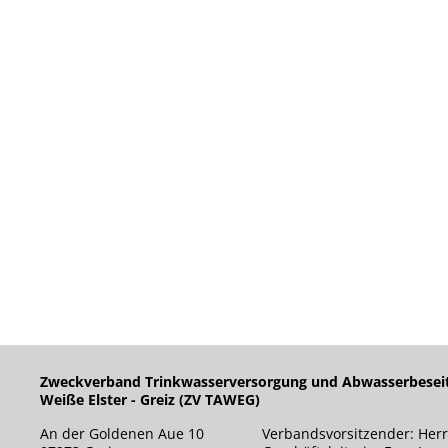
Zweckverband Trinkwasserversorgung und Abwasserbesei
Weiße Elster - Greiz (ZV TAWEG)
An der Goldenen Aue 10
Verbandsvorsitzender: Herr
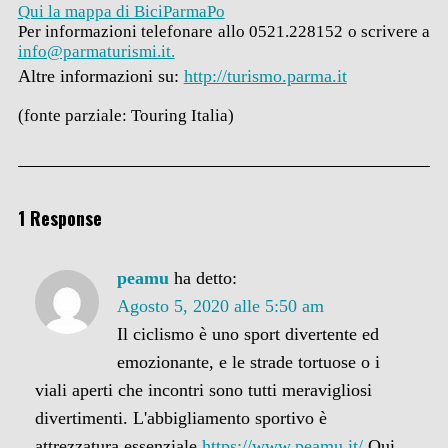
Qui la mappa di BiciParmaPo
Per informazioni telefonare allo 0521.228152 o scrivere a
info@parmaturismi.it.
Altre informazioni su:
http://turismo.parma.it
(fonte parziale: Touring Italia)
1 Response
peamu
ha detto:
Agosto 5, 2020 alle 5:50 am
Il ciclismo è uno sport divertente ed
emozionante, e le strade tortuose o i
viali aperti che incontri sono tutti meravigliosi
divertimenti. L'abbigliamento sportivo è
attrezzatura essenziale.
https://www.peamu.it/
Qui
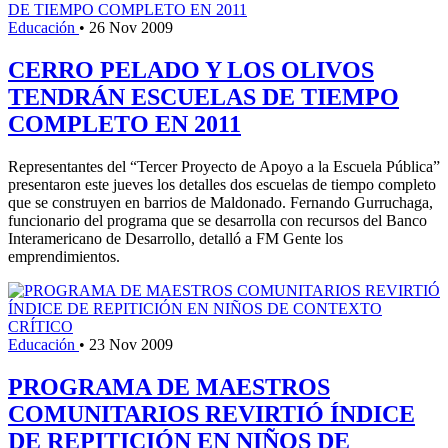
Educación
•
26 Nov 2009
CERRO PELADO Y LOS OLIVOS
TENDRÁN ESCUELAS DE TIEMPO
COMPLETO EN 2011
Representantes del “Tercer Proyecto de Apoyo a la Escuela Pública”
presentaron este jueves los detalles dos escuelas de tiempo completo
que se construyen en barrios de Maldonado. Fernando Gurruchaga,
funcionario del programa que se desarrolla con recursos del Banco
Interamericano de Desarrollo, detalló a FM Gente los
emprendimientos.
Educación
•
23 Nov 2009
PROGRAMA DE MAESTROS
COMUNITARIOS REVIRTIÓ ÍNDICE
DE REPITICIÓN EN NIÑOS DE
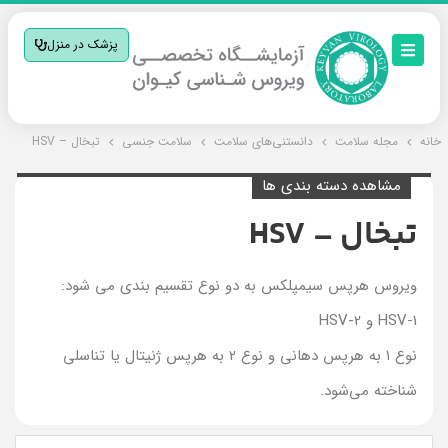
پزشک در منزل
خانه
مجله سلامت
دانستنی‌های سلامت
سلامت جنسی
تبخال – HSV
مشاهده دسته بندی ها
تبخال – HSV
ویروس هرپس سیمپلکس به دو نوع تقسیم بندی می شود:
HSV-1 و HSV-2
نوع ۱ به هرپس دهانی و نوع ۲ به هرپس ژنیتال یا تناسلی
شناخته می‌شود.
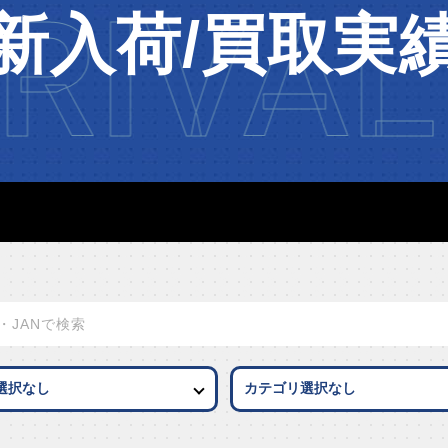
RIVAL
新入荷/買取実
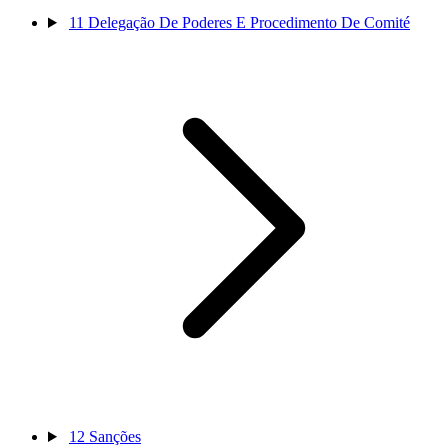
11
Delegação De Poderes E Procedimento De Comité
12
Sanções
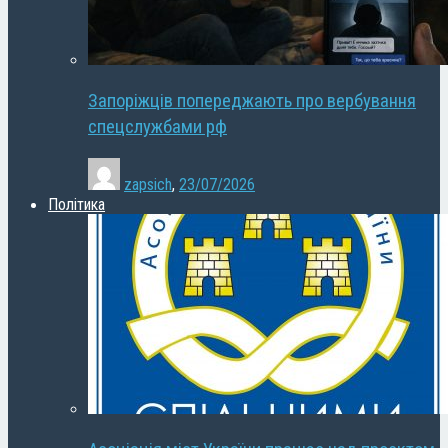
Запоріжців попереджають про вербування
спецслужбами рф
zapsich
,
23/07/2026
Політика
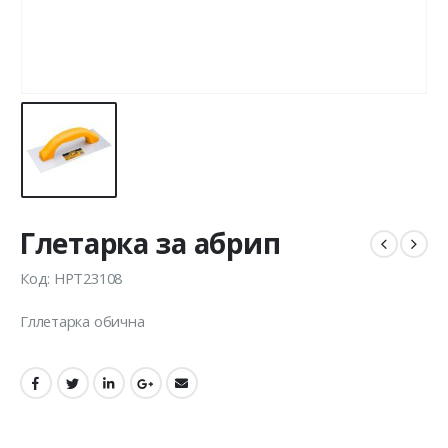
Глетарка за абрип
Код: HPT23108
Гллетарка обична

Directive: Omitting all images, retype each line of the records precisely.

Output of the task:
Zweckverband Trinkwasserversorgung und Abwasserbesei
Weiße Elster - Greiz (ZV TAWEG)
An der Goldenen Aue 10
Verbandsvorsitzender: Herr
Qui la mappa di BiciParmaPo
Per informazioni telefonare allo 0521.228152 o scrivere a
info@parmaturismi.it.
Altre informazioni su:
http://turismo.parma.it
(fonte parziale: Touring Italia)
1 Response
peamu
ha detto:
Agosto 5, 2020 alle 5:50 am
Il ciclismo è uno sport divertente ed
emozionante, e le strade tortuose o i
viali aperti che incontri sono tutti meravigliosi
divertimenti. L'abbigliamento sportivo è
attrezzatura essenziale.
https://www.peamu.it/
Qui
Educación
•
26 Nov 2009
CERRO PELADO Y LOS OLIVOS
TENDRÁN ESCUELAS DE TIEMPO
COMPLETO EN 2011
Representantes del “Tercer Proyecto de Apoyo a la Escuela Pública”
presentaron este jueves los detalles dos escuelas de tiempo completo
que se construyen en barrios de Maldonado. Fernando Gurruchaga,
funcionario del programa que se desarrolla con recursos del Banco
Interamericano de Desarrollo, detalló a FM Gente los
emprendimientos.
Educación
•
23 Nov 2009
PROGRAMA DE MAESTROS
COMUNITARIOS REVIRTIÓ ÍNDICE
DE REPITICIÓN EN NIÑOS DE
پزشک در منزل
خانه
مجله سلامت
دانستنی‌های سلامت
سلامت جنسی
تبخال – HSV
مشاهده دسته بندی ها
تبخال – HSV
ویروس هرپس سیمپلکس به دو نوع تقسیم بندی می شود:
HSV-1 و HSV-2
نوع ۱ به هرپس دهانی و نوع ۲ به هرپس ژنیتال یا تناسلی
شناخته می‌شود.
RIVAL
新入荷/買取実
11
Delegação De Poderes E Procedimento De Comité
12
Sanções
Запоріжців попереджають про вербування
спецслужбами рф
zapsich
,
23/07/2026
Політика
Глетарка за абрип
Код: HPT23108
Гллетарка обична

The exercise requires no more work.